For deeper Node.js runtime insights (heap, flame graphs, snapshots), custom monitoring tools can be integrated.
Full‑Chain Front‑Back Log Design
Full‑chain logging links all request stages (0‑6) using a unique trace_id. Each request carries this ID in the X-Request-Id header, generated via UUID.
Middleware intercepts all requests and third‑party calls to propagate the trace_id. The diagram below shows the flow.
With this mechanism, developers can quickly locate issues across services.
Both frontend and backend logs are included in the full‑chain, which is uncommon for many backend services.
The project uses the imserver-monitor SDK for automatic reporting, integrating trace propagation, async request wrappers, queue management, and monitoring.
Scientific Use of Logs
Beyond troubleshooting, logs support business analysis and alerting. For example, container status alerts can be configured on the internal platform.

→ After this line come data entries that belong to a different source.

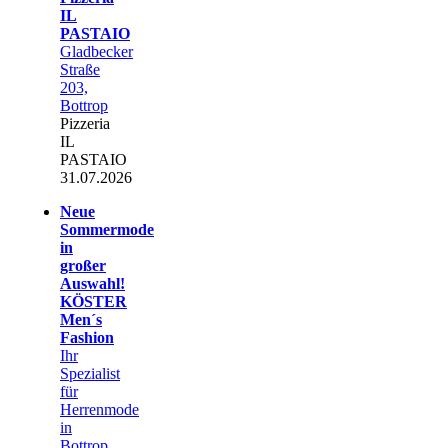
IL
PASTAIO
Gladbecker
Straße
203,
Bottrop
Pizzeria
IL
PASTAIO
31.07.2026
Neue
Sommermode
in
großer
Auswahl!
KÖSTER
Men´s
Fashion
Ihr
Spezialist
für
Herrenmode
in
Bottrop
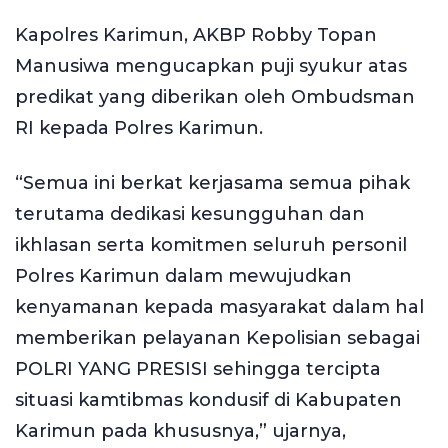
Kapolres Karimun, AKBP Robby Topan
Manusiwa mengucapkan puji syukur atas
predikat yang diberikan oleh Ombudsman
RI kepada Polres Karimun.
“Semua ini berkat kerjasama semua pihak
terutama dedikasi kesungguhan dan
ikhlasan serta komitmen seluruh personil
Polres Karimun dalam mewujudkan
kenyamanan kepada masyarakat dalam hal
memberikan pelayanan Kepolisian sebagai
POLRI YANG PRESISI sehingga tercipta
situasi kamtibmas kondusif di Kabupaten
Karimun pada khususnya,” ujarnya,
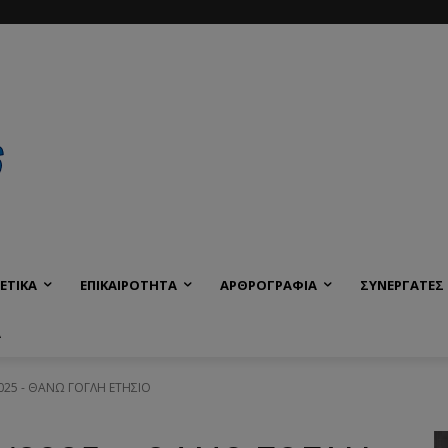
ΕΤΙΚΑ
ΕΠΙΚΑΙΡΟΤΗΤΑ
ΑΡΘΡΟΓΡΑΦΙΑ
ΣΥΝΕΡΓΑΤΕΣ
Α
25 - ΘΑΝΩ ΓΟΓΛΗ ΕΤΗΣΙΟ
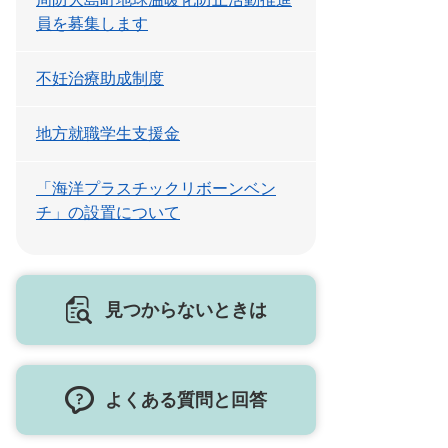
員を募集します
不妊治療助成制度
地方就職学生支援金
「海洋プラスチックリボーンベン
チ」の設置について
見つからないときは
よくある質問と回答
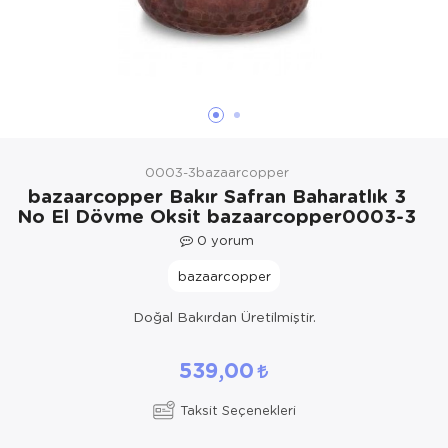
Yöresel Elbise
Kozmetik, Kişisel Bakım ve Sağlık
0003-3bazaarcopper
bazaarcopper Bakır Safran Baharatlık 3
No El Dövme Oksit bazaarcopper0003-3
0
yorum
bazaarcopper
Doğal Bakırdan Üretilmiştir.
539,00
Taksit Seçenekleri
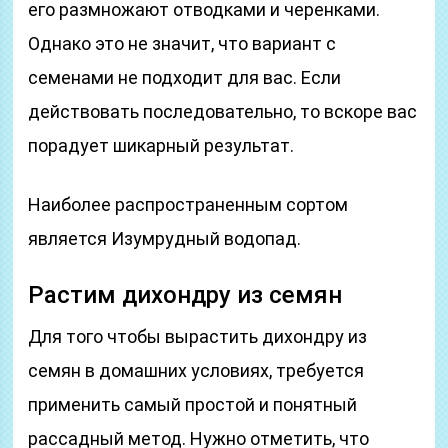
его размножают отводками и черенками.
Однако это не значит, что вариант с
семенами не подходит для вас. Если
действовать последовательно, то вскоре вас
порадует шикарный результат.
Наиболее распространенным сортом
является Изумрудный водопад.
Растим дихондру из семян
Для того чтобы вырастить дихондру из
семян в домашних условиях, требуется
применить самый простой и понятный
рассадный метод. Нужно отметить, что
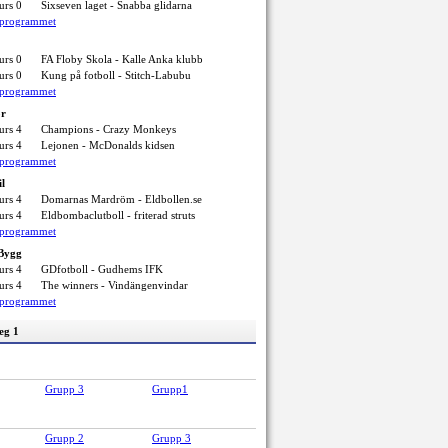
urs 0
Sixseven laget - Snabba glidarna
elprogrammet
urs 0
FA Floby Skola - Kalle Anka klubb
urs 0
Kung på fotboll - Stitch-Labubu
elprogrammet
ör
urs 4
Champions - Crazy Monkeys
urs 4
Lejonen - McDonalds kidsen
elprogrammet
il
urs 4
Domarnas Mardröm - Eldbollen.se
urs 4
Eldbombaclutboll - friterad struts
elprogrammet
 Bygg
urs 4
GDfotboll - Gudhems IFK
urs 4
The winners - Vindängenvindar
elprogrammet
eg 1
Grupp 3
Grupp1
Grupp 2
Grupp 3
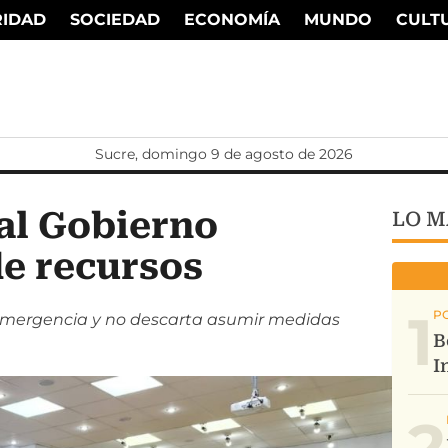
RIDAD
SOCIEDAD
ECONOMÍA
MUNDO
CULT
Sucre, domingo 9 de agosto de 2026
 al Gobierno
LO M
de recursos
1
emergencia y no descarta asumir medidas
2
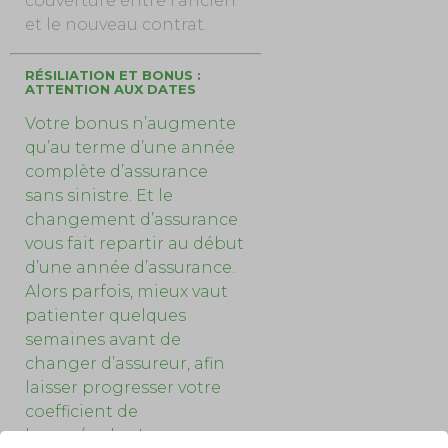
couverture entre l’ancien
et le nouveau contrat.
RÉSILIATION ET BONUS :
ATTENTION AUX DATES
Votre bonus n’augmente
qu’au terme d’une année
complète d’assurance
sans sinistre. Et le
changement d’assurance
vous fait repartir au début
d’une année d’assurance.
Alors parfois, mieux vaut
patienter quelques
semaines avant de
changer d’assureur, afin
laisser progresser votre
coefficient de
bonus/malus !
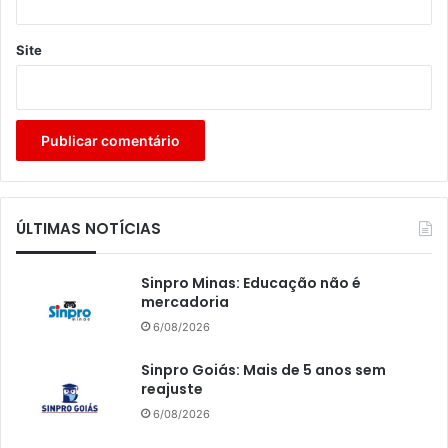
Site
ÚLTIMAS NOTÍCIAS
Sinpro Minas: Educação não é
mercadoria
6/08/2026
Sinpro Goiás: Mais de 5 anos sem
reajuste
6/08/2026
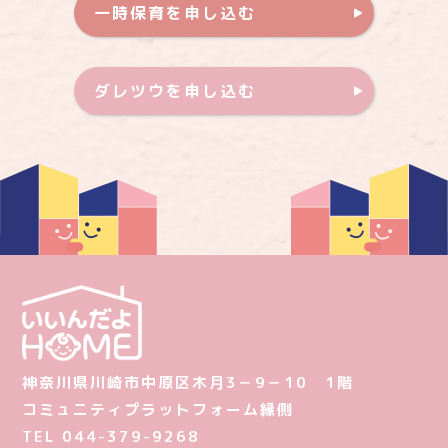
一時保育を申し込む
ダレツウを申し込む
神奈川県川崎市中原区木月3－9－10 1階
コミュニティプラットフォーム縁側
TEL 044-379-9268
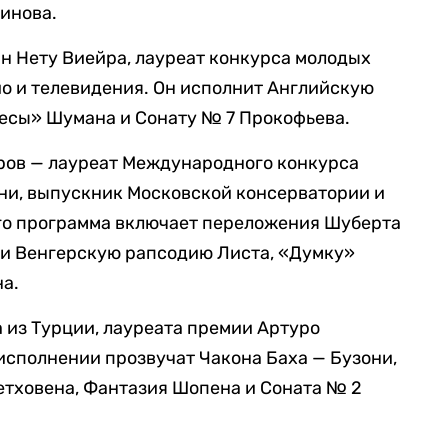
инова.
н Нету Виейра, лауреат конкурса молодых
о и телевидения. Он исполнит Английскую
ьесы» Шумана и Сонату № 7 Прокофьева.
ров — лауреат Международного конкурса
ни, выпускник Московской консерватории и
го программа включает переложения Шуберта
 и Венгерскую рапсодию Листа, «Думку»
на.
 из Турции, лауреата премии Артуро
исполнении прозвучат Чакона Баха — Бузони,
етховена, Фантазия Шопена и Соната № 2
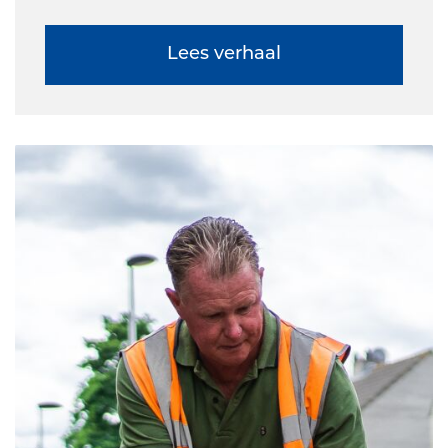
Lees verhaal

The internal IMLOG SDK integrates with Kibana for log retrieval and Grafana for visualization and alerts.
Custom Log Development
When designing custom logs, follow the field conventions of mature platforms to reduce analysis friction. Below is an example of a core field mapping used by the team.
{
"mapping": {
"k12": {
"properties": {
"additional": {"type": "text"},
"cmd": {"type": "keyword"},
"cost_time": {"type": "integer"},
"error_msg": {"type": "text"},
"ext": {"type": "keyword"},
"geoip": {"properties": {"location": {"type": "geo_point"}}},
"log_level": {"type": "keyword"},
"log_timestamp": {"type": "date", "format": "epoch_millis"},
"parent_span_id": {"type": "keyword"},
"project": {"type": "keyword"},
"request_ip": {"type": "ip"},
"return_code": {"type": "integer"},
"return_code_2": {"type": "keyword"},
"server_ip": {"type": "ip"},
"source": {"type": "keyword"},
"span_id": {"type": "keyword"},
"trace_id": {"type": "keyword"},
"uin": {"type": "long"},
"url": {"type": "keyword"},
"wns_code": {"type": "keyword"}
}
},
"_default_": {
"properties": {
"additional": {"type": "text"},
"cmd": {"type": "keyword"},
"cost_time": {"type": "integer"},
"error_msg": {"type": "text"},
"ext": {"type": "keyword"},
"geoip": {"properties": {"location": {"type": "geo_point"}}},
"log_timestamp": {"type": "date", "format": "epoch_millis"},
"project": {"type": "keyword"},
"request_ip": {"type": "ip"},
"return_code": {"type": "integer"},
"return_code_2": {"type": "keyword"},
"server_ip": {"type": "ip"},
"trace_id": {"type": "keyword"},
"uin": {"type": "long"},
"url": {"type": "keyword"},
"wns_code": {"type": "keyword"}
}
}
}
}Performance tuning is crucial; early use of JSON.stringify on large objects caused bottlenecks. Switching to fast-json-stringify and implementing toJSON methods improved log processing speed.
Conclusion
This concludes the author’s experience sharing on Node.js backend logging. Topics such as persistent storage of core logs, data export, and advanced analysis remain open for further exploration.
Hope this guide provides useful references for Node.js developers; feel free to discuss and share experiences in the comments.